Expert warns that HK's shortage of psychiatrists could last two decades
Professor warns the city needs at least 700 specialists but only has 275 - not enough to cope with rise in tragedies involving mental patients
The severe shortage of psychiatrists in public hospitals is likely to continue for at least two decades, while the city struggles to deal with an increase in fatal tragedies involving mental patients, a leading psychiatrist has warned.
Citing standards established by the World Health Organisation, Hong Kong College of Psychiatrists president Professor Linda Lam Chiu-wa said there should be one psychiatrist for every 10,000 people - meaning Hong Kong needs at least 700. At present, there are only 275.
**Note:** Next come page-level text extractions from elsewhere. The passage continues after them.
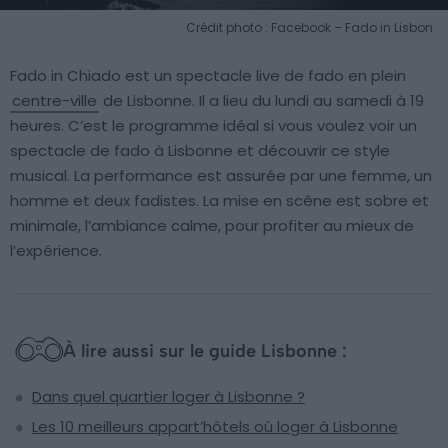
Crédit photo : Facebook – Fado in Lisbon
Fado in Chiado est un spectacle live de fado en plein
centre-ville
de Lisbonne. Il a lieu du lundi au samedi à 19
heures. C’est le programme idéal si vous voulez voir un
spectacle de fado à Lisbonne et découvrir ce style
musical. La performance est assurée par une femme, un
homme et deux fadistes. La mise en scène est sobre et
minimale, l’ambiance calme, pour profiter au mieux de
l’expérience.
À lire aussi sur le guide Lisbonne :
Dans quel quartier loger à Lisbonne ?
Les 10 meilleurs appart’hôtels où loger à Lisbonne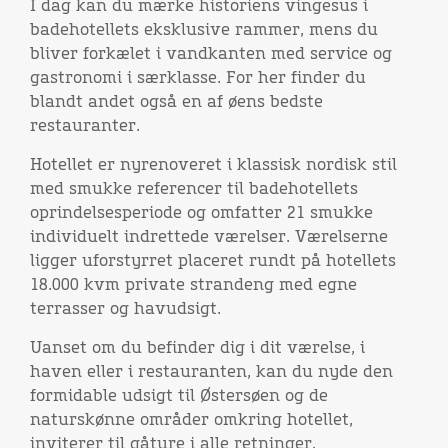
I dag kan du mærke historiens vingesus i
badehotellets eksklusive rammer, mens du
bliver forkælet i vandkanten med service og
gastronomi i særklasse. For her finder du
blandt andet også en af øens bedste
restauranter.
Hotellet er nyrenoveret i klassisk nordisk stil
med smukke referencer til badehotellets
oprindelsesperiode og omfatter 21 smukke
individuelt indrettede værelser. Værelserne
ligger uforstyrret placeret rundt på hotellets
18.000 kvm private strandeng med egne
terrasser og havudsigt.
Uanset om du befinder dig i dit værelse, i
haven eller i restauranten, kan du nyde den
formidable udsigt til Østersøen og de
naturskønne områder omkring hotellet,
inviterer til gåture i alle retninger.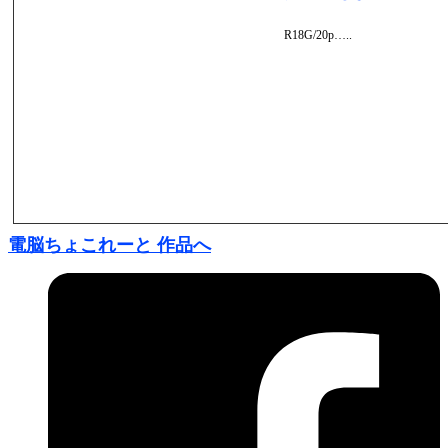
R18G/20p…..
電脳ちょこれーと 作品へ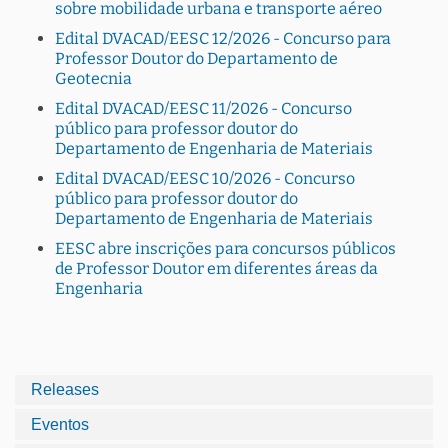
sobre mobilidade urbana e transporte aéreo
Edital DVACAD/EESC 12/2026 - Concurso para
Professor Doutor do Departamento de
Geotecnia
Edital DVACAD/EESC 11/2026 - Concurso
público para professor doutor do
Departamento de Engenharia de Materiais
Edital DVACAD/EESC 10/2026 - Concurso
público para professor doutor do
Departamento de Engenharia de Materiais
EESC abre inscrições para concursos públicos
de Professor Doutor em diferentes áreas da
Engenharia
Releases
Eventos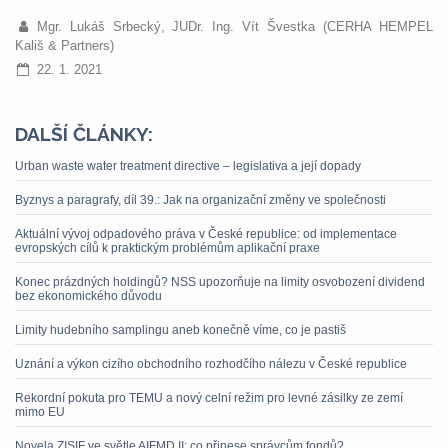
Mgr. Lukáš Srbecký, JUDr. Ing. Vít Švestka (CERHA HEMPEL
Kališ & Partners)
22. 1. 2021
DALŠÍ ČLÁNKY:
Urban waste water treatment directive – legislativa a její dopady
Byznys a paragrafy, díl 39.: Jak na organizační změny ve společnosti
Aktuální vývoj odpadového práva v České republice: od implementace
evropských cílů k praktickým problémům aplikační praxe
Konec prázdných holdingů? NSS upozorňuje na limity osvobození dividend
bez ekonomického důvodu
Limity hudebního samplingu aneb konečně víme, co je pastiš
Uznání a výkon cizího obchodního rozhodčího nálezu v České republice
Rekordní pokuta pro TEMU a nový celní režim pro levné zásilky ze zemí
mimo EU
Novela ZISIF ve světle AIFMD II: co přinese správcům fondů?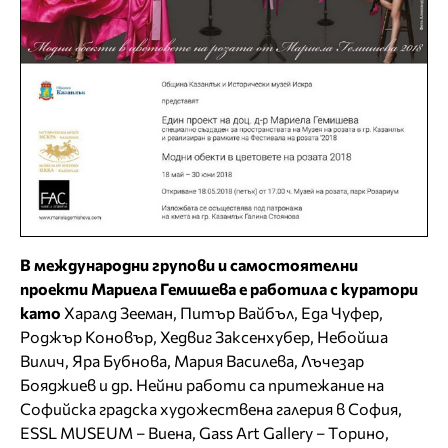
В международни групови и самостоятелни
проекти Мариела Гемишева е работила с куратори
като
Харалд Зееман, Питър Вайбъл, Еда Чуфер,
Роджър Коновър, Хедвиг Заксенхубер, Небойша
Вилич, Яра Бубнова, Мария Василева, Лъчезар
Бояджиев и др. Нейни работи са притежание на
Софийска градска художествена галерия в София,
ESSL MUSEUM – Виена, Gass Art Gallery – Tорино,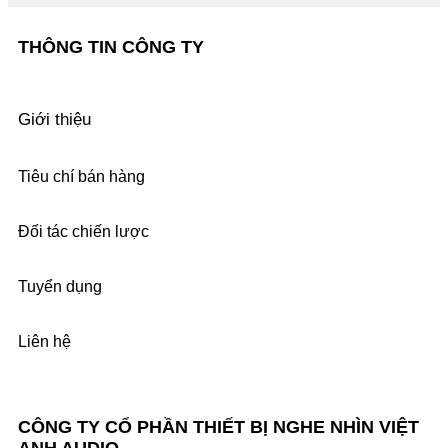
THÔNG TIN CÔNG TY
Giới thiệu
Tiêu chí bán hàng
Đối tác chiến lược
Tuyển dụng
Liên hệ
CÔNG TY CỔ PHẦN THIẾT BỊ NGHE NHÌN VIỆT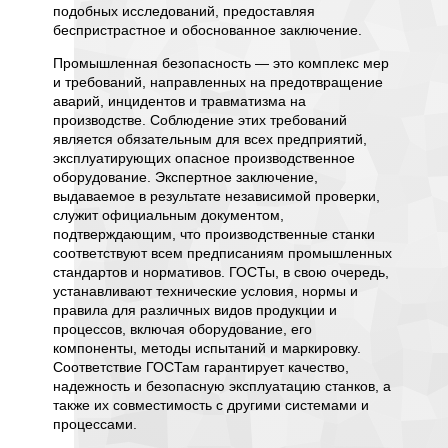
ьной
характе
подобных исследований, предоставляя
 же
его физ
беспристрастное и обоснованное заключение.
м в
обоснов
го
автоно
Промышленная безопасность — это комплекс мер
ый
«Судеб
и требований, направленных на предотвращение
 имеет
квалиф
аварий, инцидентов и травматизма на
аналит
производстве. Соблюдение этих требований
при отс
является обязательным для всех предприятий,
базы
аргуме
эксплуатирующих опасное производственное
ическую
для реш
оборудование. Экспертное заключение,
ания,
эксперт
выдаваемое в результате независимой проверки,
металл
служит официальным документом,
и
помочь
подтверждающим, что производственные станки
в экспл
соответствуют всем предписаниям промышленных
качеств
стандартов и нормативов. ГОСТы, в свою очередь,
чества
строя в
устанавливают технические условия, нормы и
правила для различных видов продукции и
Успех р
процессов, включая оборудование, его
ванного
напряму
компоненты, методы испытаний и маркировку.
онтроля
предос
Соответствие ГОСТам гарантирует качество,
которые
деталь
надежность и безопасную эксплуатацию станков, а
огичных
тем выш
также их совместимость с другими системами и
я
однозна
процессами.
ли не
самого 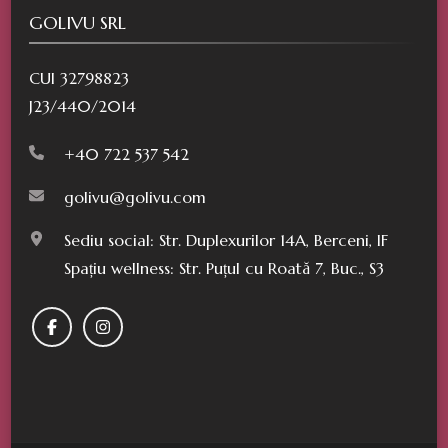
GOLIVU SRL
CUI 32798823
J23/440/2014
+40 722 537 542
golivu@golivu.com
Sediu social: Str. Duplexurilor 14A, Berceni, IF
Spațiu wellness: Str. Puțul cu Roată 7, Buc., S3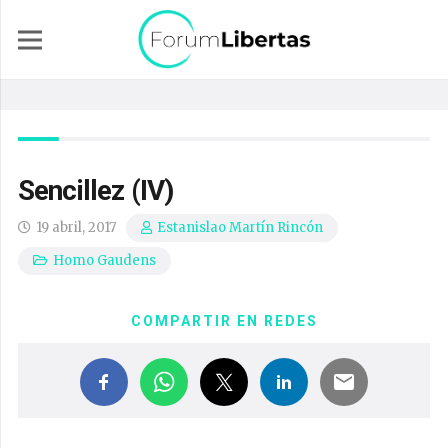
Sencillez (IV)
19 abril, 2017
Estanislao Martín Rincón
Homo Gaudens
COMPARTIR EN REDES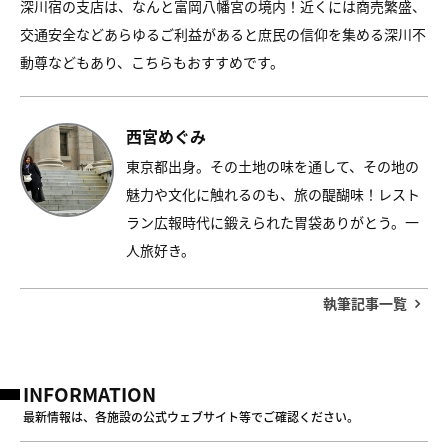
深川宿の支店は、なんと富岡八幡宮の境内！近くには商売繁盛、
交通安全などあらゆるご利益があると庶民の信仰を集める深川不
動尊などもあり、こちらもおすすめです。
西宮めぐみ
東京都出身。その土地の味を通して、その地の
魅力や文化に触れるのも、旅の醍醐味！レスト
ラン広報時代に鍛えられた胃袋ありがとう。一
人旅好き。
執筆記事一覧
INFORMATION
最新情報は、各施設の公式ウェブサイト等でご確認ください。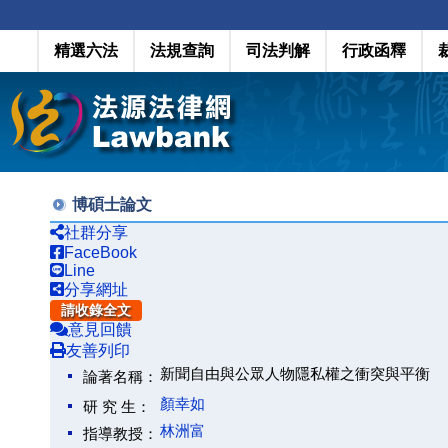
精選六法
法規查詢
司法判解
行政函釋
博碩士論文
社群分享
FaceBook
Line
分享網址
請收錄全文
意見回饋
友善列印
新聞自由與公眾人物隱私權之衝突與平衡
論著名稱：
顏幸如
研 究 生：
林洲富
指導教授：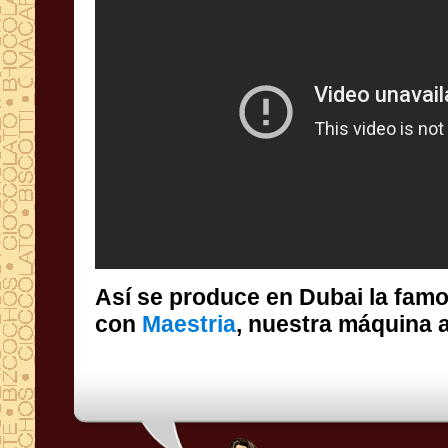
Así se produce en Dubai la fam
con
Maestria
, nuestra máquina 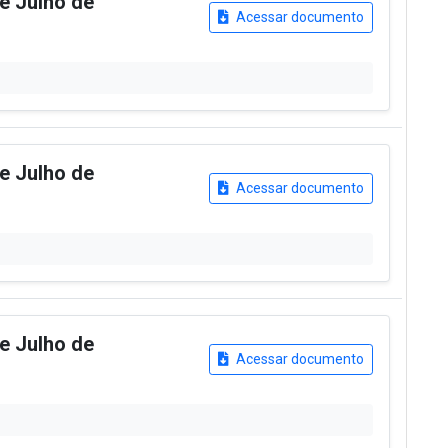
de Julho de
Acessar documento
de Julho de
Acessar documento
de Julho de
Acessar documento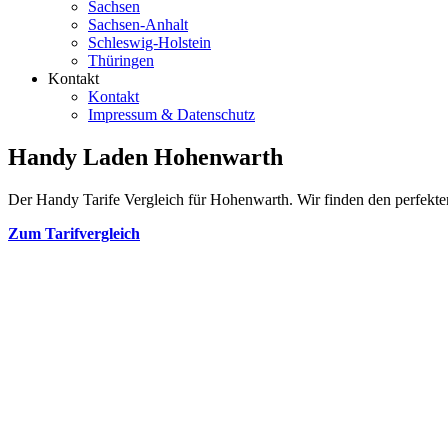
Sachsen
Sachsen-Anhalt
Schleswig-Holstein
Thüringen
Kontakt
Kontakt
Impressum & Datenschutz
Handy Laden Hohenwarth
Der Handy Tarife Vergleich für Hohenwarth. Wir finden den perfekten 
Zum Tarifvergleich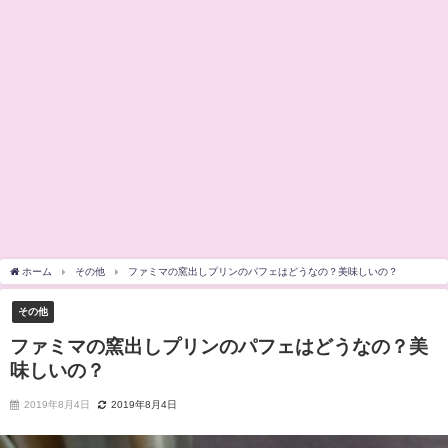
ホーム
その他
ファミマの窯出しプリンのパフェはどうなの？美味しいの？
その他
ファミマの窯出しプリンのパフェはどうなの？美
味しいの？
2019年8月4日
2019年8月4日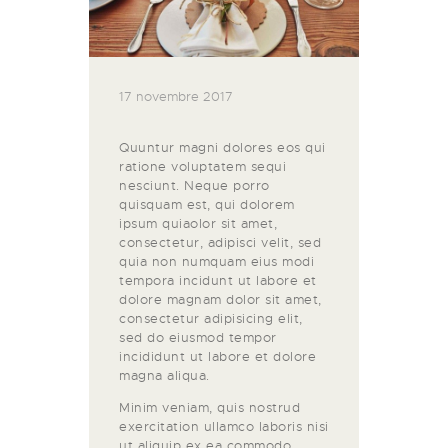
17 novembre 2017
Quuntur magni dolores eos qui
ratione voluptatem sequi
nesciunt. Neque porro
quisquam est, qui dolorem
ipsum quiaolor sit amet,
consectetur, adipisci velit, sed
quia non numquam eius modi
tempora incidunt ut labore et
dolore magnam dolor sit amet,
consectetur adipisicing elit,
sed do eiusmod tempor
incididunt ut labore et dolore
magna aliqua.
Minim veniam, quis nostrud
exercitation ullamco laboris nisi
ut aliquip ex ea commodo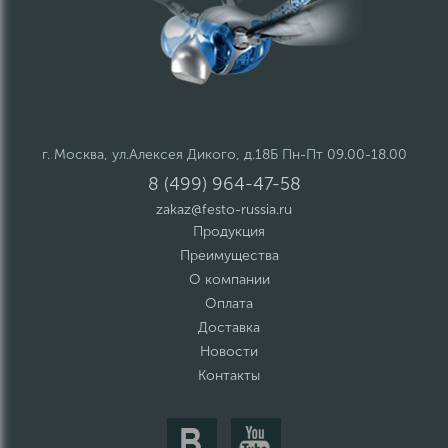
г. Москва, ул.Алексея Дикого, д.18Б Пн-Пт 09.00-18.00
8 (499) 964-47-58
zakaz@festo-russia.ru
Продукция
Преимущества
О компании
Оплата
Доставка
Новости
Контакты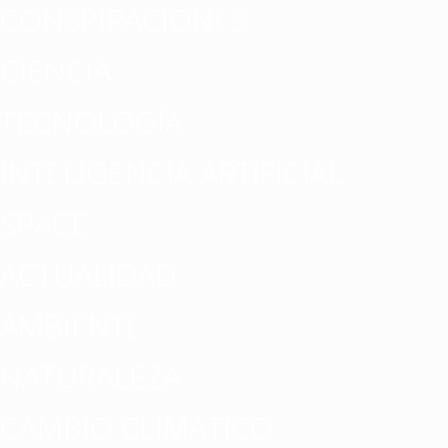
CONSPIRACIONES
CIENCIA
TECNOLOGÍA
INTELIGENCIA ARTIFICIAL
SPACE
ACTUALIDAD
AMBIENTE
NATURALEZA
CAMBIO CLIMATICO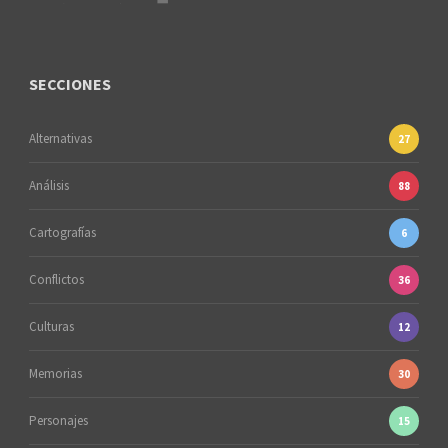
SECCIONES
Alternativas
27
Análisis
88
Cartografías
6
Conflictos
36
Culturas
12
Memorias
30
Personajes
15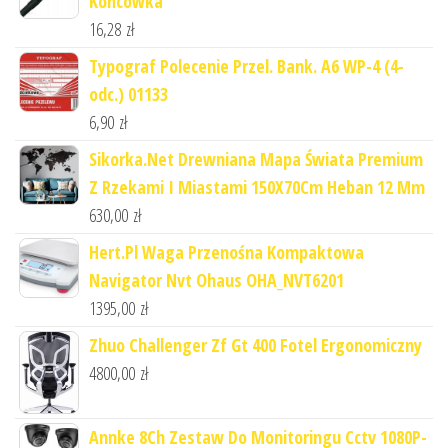
Końcówka
16,28
zł
Typograf Polecenie Przel. Bank. A6 WP-4 (4-
odc.) 01133
6,90
zł
Sikorka.Net Drewniana Mapa Świata Premium
Z Rzekami I Miastami 150X70Cm Heban 12 Mm
630,00
zł
Hert.Pl Waga Przenośna Kompaktowa
Navigator Nvt Ohaus OHA_NVT6201
1395,00
zł
Zhuo Challenger Zf Gt 400 Fotel Ergonomiczny
4800,00
zł
Annke 8Ch Zestaw Do Monitoringu Cctv 1080P-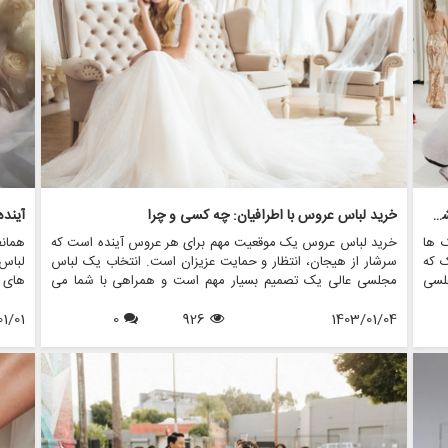
بازگشت لباس مجلسی: چرا این سبک کلاسیک در حال بازگشت است
خرید لباس عروس با اطرافیان: چه کسی و چرا
آینده
ک ها
خرید لباس عروس یک موقعیت مهم برای هر عروس آینده است که
همان
ک که
سرشار از هیجان، انتظار و حمایت عزیزان است. انتخاب یک لباس
لباس
جلسی
مجلسی عالی یک تصمیم بسیار مهم است و همراهی با شما می
های م
تواند این تجربه را خاص تر کند.
هستند
1/01
0
926
1403/01/04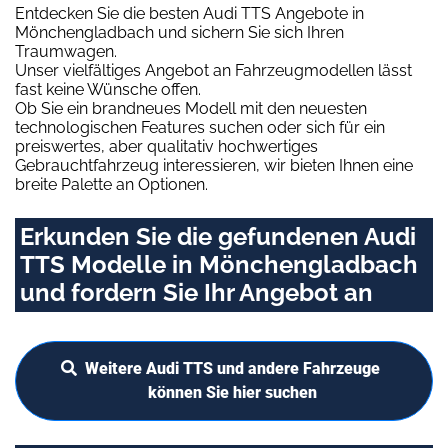
Entdecken Sie die besten Audi TTS Angebote in
Mönchengladbach und sichern Sie sich Ihren
Traumwagen.
Unser vielfältiges Angebot an Fahrzeugmodellen lässt
fast keine Wünsche offen.
Ob Sie ein brandneues Modell mit den neuesten
technologischen Features suchen oder sich für ein
preiswertes, aber qualitativ hochwertiges
Gebrauchtfahrzeug interessieren, wir bieten Ihnen eine
breite Palette an Optionen.
Erkunden Sie die gefundenen Audi
TTS Modelle in Mönchengladbach
und fordern Sie Ihr Angebot an
Weitere Audi TTS und andere Fahrzeuge
können Sie hier suchen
Meanwhile, only nine out of 305 trainee doctors have been assigned to six-year psychiatric courses this year, a drop of more than half from 20 in 2011. At the same time, the pace of recruitment has fallen behind the turnover rate in psychiatry, which saw a loss of 11 doctors last year.
The shortfall was put in sharp focus this month when a schizophrenic woman allegedly threw her two-month-old daughter to her death from a high-rise building. Lam said the tragedy was another sober reminder of the inadequate attention our society had given to mental health care.
"Lack of clinicians in mental health has been a long-standing problem. The manpower for psychiatrists in the city still falls far short of our counterparts with comparable socio-economic standards," she said.
Of the 275 registered psychiatrists in the city, around 70 work in private clinics, leaving those remaining in public hospitals to take care of at least 200,000 patients who have been diagnosed with severe mental disorders.
"Even if 20 trainees are assigned to the field each year, it would still take 20 years or so for the number to meet the international standard," the professor said.
The Hospital Authority says there are not enough medical graduates to assign to certain specialities while other fields such as internal medicine, accident and emergency, and surgery have far greater need for doctors.
Dr Pang Fei-chau, the authority's chief manager (medical grades), said: "Our priority is to fill existing vacancies in different specialities first. We are trying our best to hire people, but the number of graduates is limited."
The authority has assigned 69 trainees to internal medicine, a field which saw the departure of 70 doctors last year - the greatest loss of all specialties. Accident and emergency units and surgery have been assigned 42 doctors, while surgery has 32 trainees this year to take up vacancies.
Pang expected the overall shortage in doctors would not begin to be resolved until 2015, when the number of graduate doctors will increase from the existing 250 a year to around 400. It takes a trainee at least six years of college and clinical training to become a specialist.
Lam said the government should formulate a long-term mental health policy so that psychiatrists - who are working under great pressure with huge workloads in public hospitals - can see better prospects.
"They feel gloomy about their future now, as it seems no balance can be reached in the foreseeable future between the manpower shortage and increasing public demand," she said.
"It is to be expected more will chose to leave the public sector under this undesirable environment, and that society may suffer with tragedies harder to prevent."